▶ _What to do_: Write out each line of the records that has "Rendered" in it.

[Page layout parsing data]

►

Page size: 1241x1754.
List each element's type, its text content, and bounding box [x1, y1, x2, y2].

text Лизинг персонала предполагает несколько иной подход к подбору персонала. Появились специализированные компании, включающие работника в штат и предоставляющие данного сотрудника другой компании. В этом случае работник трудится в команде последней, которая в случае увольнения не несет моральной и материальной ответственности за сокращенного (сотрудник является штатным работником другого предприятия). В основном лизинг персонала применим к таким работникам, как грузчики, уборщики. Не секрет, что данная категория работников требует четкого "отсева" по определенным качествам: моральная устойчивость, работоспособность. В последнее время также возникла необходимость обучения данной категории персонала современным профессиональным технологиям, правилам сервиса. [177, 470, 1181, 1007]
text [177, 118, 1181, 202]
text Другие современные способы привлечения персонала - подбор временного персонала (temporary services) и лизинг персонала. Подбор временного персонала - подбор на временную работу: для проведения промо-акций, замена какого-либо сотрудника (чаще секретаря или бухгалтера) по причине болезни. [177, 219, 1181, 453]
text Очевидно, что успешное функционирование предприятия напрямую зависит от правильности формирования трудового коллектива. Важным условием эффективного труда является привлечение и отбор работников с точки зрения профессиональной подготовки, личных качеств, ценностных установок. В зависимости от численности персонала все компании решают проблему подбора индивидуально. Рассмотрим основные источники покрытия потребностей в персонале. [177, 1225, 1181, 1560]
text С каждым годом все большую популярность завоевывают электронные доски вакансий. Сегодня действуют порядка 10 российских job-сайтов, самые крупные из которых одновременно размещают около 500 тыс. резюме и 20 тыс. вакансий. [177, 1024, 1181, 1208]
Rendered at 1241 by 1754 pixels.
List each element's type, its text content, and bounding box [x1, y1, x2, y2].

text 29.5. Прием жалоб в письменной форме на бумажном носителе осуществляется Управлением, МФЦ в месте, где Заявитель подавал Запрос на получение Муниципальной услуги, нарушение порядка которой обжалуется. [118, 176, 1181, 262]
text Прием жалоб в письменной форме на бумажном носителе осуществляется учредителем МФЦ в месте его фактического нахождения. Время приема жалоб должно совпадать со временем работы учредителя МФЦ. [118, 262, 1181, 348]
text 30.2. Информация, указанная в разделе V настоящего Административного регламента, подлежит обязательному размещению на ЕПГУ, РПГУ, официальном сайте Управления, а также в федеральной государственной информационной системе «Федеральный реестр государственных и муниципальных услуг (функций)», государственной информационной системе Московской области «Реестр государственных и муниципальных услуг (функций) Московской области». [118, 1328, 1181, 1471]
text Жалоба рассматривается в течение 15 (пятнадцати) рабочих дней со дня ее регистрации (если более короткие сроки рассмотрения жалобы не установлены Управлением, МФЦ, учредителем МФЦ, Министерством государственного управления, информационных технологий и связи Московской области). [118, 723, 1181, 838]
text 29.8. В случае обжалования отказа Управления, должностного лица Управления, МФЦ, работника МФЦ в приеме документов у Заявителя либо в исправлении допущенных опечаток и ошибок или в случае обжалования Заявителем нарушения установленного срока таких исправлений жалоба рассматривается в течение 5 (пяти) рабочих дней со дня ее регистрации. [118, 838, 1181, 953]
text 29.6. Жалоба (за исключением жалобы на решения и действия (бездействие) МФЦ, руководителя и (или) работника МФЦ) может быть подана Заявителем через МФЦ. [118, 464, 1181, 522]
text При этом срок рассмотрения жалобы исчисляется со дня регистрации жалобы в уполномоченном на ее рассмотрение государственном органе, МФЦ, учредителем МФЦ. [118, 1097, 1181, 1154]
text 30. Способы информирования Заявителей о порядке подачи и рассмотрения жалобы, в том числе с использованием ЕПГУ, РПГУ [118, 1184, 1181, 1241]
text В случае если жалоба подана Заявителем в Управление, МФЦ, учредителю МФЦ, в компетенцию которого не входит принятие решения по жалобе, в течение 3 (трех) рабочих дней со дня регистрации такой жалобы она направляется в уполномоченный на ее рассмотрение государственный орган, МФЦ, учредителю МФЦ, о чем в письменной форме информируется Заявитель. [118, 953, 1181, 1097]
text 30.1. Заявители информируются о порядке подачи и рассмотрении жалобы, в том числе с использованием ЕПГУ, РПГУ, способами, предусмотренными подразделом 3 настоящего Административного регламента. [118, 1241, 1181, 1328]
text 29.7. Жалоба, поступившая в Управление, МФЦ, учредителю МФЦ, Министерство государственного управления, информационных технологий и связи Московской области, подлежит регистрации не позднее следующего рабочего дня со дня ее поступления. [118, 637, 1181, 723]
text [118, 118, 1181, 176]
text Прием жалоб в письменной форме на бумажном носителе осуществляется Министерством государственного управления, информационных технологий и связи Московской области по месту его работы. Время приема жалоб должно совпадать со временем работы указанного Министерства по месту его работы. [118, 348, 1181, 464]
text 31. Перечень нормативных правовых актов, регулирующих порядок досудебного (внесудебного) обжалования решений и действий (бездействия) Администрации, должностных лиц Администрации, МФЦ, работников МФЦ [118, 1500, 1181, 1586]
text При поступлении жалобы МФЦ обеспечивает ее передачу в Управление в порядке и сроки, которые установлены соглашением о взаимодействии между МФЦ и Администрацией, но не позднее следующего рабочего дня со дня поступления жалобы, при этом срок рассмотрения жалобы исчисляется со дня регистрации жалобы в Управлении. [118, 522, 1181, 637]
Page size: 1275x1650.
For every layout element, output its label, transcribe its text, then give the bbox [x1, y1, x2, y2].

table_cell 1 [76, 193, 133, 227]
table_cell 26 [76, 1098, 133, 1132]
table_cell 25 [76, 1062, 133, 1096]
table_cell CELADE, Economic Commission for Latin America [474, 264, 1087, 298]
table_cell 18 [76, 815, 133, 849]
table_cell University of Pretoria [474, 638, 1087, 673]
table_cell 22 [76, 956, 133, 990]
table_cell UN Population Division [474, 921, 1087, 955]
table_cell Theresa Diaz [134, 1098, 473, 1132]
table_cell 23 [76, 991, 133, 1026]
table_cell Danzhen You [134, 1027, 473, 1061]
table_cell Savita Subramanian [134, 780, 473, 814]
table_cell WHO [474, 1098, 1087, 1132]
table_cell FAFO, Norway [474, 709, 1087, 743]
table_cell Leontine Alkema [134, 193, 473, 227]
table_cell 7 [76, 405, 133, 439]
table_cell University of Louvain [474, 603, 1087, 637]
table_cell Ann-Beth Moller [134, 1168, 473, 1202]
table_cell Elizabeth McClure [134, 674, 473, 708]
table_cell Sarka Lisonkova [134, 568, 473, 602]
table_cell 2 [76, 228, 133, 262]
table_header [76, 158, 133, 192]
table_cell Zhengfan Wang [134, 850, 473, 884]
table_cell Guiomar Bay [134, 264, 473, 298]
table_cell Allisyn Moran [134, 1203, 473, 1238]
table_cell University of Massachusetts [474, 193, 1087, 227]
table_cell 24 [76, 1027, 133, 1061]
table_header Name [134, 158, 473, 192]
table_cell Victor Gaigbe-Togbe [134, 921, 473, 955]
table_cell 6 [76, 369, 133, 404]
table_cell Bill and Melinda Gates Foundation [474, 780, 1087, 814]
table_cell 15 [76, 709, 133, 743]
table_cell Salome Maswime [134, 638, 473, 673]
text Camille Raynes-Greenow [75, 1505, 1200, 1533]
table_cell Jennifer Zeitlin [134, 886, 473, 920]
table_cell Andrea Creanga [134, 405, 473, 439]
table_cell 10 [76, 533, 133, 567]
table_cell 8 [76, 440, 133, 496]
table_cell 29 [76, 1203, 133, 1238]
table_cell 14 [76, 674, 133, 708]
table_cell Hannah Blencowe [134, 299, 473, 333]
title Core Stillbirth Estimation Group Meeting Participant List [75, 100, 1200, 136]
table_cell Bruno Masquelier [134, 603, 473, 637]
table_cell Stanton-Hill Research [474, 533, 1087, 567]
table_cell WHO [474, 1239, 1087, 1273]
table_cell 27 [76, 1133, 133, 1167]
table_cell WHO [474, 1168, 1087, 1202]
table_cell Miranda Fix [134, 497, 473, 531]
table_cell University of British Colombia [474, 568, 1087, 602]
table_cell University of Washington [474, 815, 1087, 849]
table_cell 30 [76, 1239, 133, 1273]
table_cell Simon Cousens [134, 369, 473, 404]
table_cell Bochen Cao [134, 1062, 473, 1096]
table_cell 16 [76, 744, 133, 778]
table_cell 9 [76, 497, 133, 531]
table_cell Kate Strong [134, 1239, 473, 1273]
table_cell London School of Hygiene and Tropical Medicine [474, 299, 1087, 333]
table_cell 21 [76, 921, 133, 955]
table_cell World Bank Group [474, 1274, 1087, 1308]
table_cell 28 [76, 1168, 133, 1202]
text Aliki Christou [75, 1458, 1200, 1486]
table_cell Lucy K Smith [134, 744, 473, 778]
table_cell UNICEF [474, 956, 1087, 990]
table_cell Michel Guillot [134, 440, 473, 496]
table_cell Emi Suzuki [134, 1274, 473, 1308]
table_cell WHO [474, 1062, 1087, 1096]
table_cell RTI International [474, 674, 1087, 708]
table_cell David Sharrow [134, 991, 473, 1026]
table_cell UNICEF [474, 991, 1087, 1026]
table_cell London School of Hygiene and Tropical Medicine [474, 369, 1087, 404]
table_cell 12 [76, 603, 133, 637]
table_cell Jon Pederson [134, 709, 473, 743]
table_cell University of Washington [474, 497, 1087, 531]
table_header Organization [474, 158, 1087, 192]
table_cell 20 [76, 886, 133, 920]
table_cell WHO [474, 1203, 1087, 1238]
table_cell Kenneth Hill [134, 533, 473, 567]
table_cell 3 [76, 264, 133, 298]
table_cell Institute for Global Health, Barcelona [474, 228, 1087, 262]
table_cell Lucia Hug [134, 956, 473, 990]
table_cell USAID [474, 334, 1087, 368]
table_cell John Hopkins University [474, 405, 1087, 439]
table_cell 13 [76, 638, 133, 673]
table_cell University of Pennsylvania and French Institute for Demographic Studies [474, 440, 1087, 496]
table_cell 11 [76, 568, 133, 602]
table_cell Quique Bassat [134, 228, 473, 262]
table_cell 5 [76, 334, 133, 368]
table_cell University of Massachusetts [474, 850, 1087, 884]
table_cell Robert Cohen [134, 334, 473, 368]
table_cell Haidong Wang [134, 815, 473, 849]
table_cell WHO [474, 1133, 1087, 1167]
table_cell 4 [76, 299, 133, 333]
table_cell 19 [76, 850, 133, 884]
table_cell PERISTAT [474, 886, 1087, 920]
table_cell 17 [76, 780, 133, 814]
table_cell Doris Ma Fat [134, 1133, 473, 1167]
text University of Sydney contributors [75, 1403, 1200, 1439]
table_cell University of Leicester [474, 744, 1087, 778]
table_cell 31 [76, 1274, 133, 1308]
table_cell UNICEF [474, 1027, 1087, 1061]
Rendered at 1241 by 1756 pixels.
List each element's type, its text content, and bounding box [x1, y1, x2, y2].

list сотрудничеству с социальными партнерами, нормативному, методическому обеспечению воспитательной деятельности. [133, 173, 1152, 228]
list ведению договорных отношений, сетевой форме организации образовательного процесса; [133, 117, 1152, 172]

◄

▶ _Response_:
Rendered at 1241 by 1754 pixels.
Rendered at 1241 by 1756 pixels.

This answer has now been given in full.